= Beginning of Section =

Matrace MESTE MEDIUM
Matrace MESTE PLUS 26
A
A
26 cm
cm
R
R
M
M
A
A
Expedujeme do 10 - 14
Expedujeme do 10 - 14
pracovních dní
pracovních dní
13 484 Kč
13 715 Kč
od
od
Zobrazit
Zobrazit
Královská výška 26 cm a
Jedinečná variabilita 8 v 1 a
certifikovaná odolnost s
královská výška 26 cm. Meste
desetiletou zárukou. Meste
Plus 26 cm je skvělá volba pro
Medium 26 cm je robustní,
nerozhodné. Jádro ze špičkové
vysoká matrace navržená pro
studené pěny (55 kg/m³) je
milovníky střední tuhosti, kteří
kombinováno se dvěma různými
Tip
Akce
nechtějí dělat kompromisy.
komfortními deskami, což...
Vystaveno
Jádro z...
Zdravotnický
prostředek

= End of Section =
= Beginning of Section =

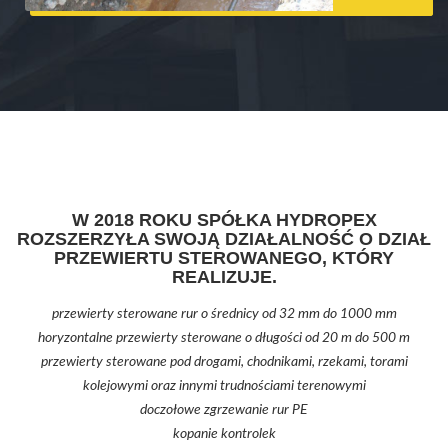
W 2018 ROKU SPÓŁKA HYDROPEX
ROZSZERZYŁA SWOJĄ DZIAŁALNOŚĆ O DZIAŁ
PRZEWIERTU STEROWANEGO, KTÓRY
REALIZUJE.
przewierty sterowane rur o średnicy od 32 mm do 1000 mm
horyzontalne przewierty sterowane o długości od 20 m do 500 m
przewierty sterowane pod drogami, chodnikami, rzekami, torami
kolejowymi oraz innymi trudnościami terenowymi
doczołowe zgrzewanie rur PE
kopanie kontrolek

= End of Section =

**Exercise objective:** A single figure must be given: how many lines of the records above include the string "Jádro".

**Result of the task:** 2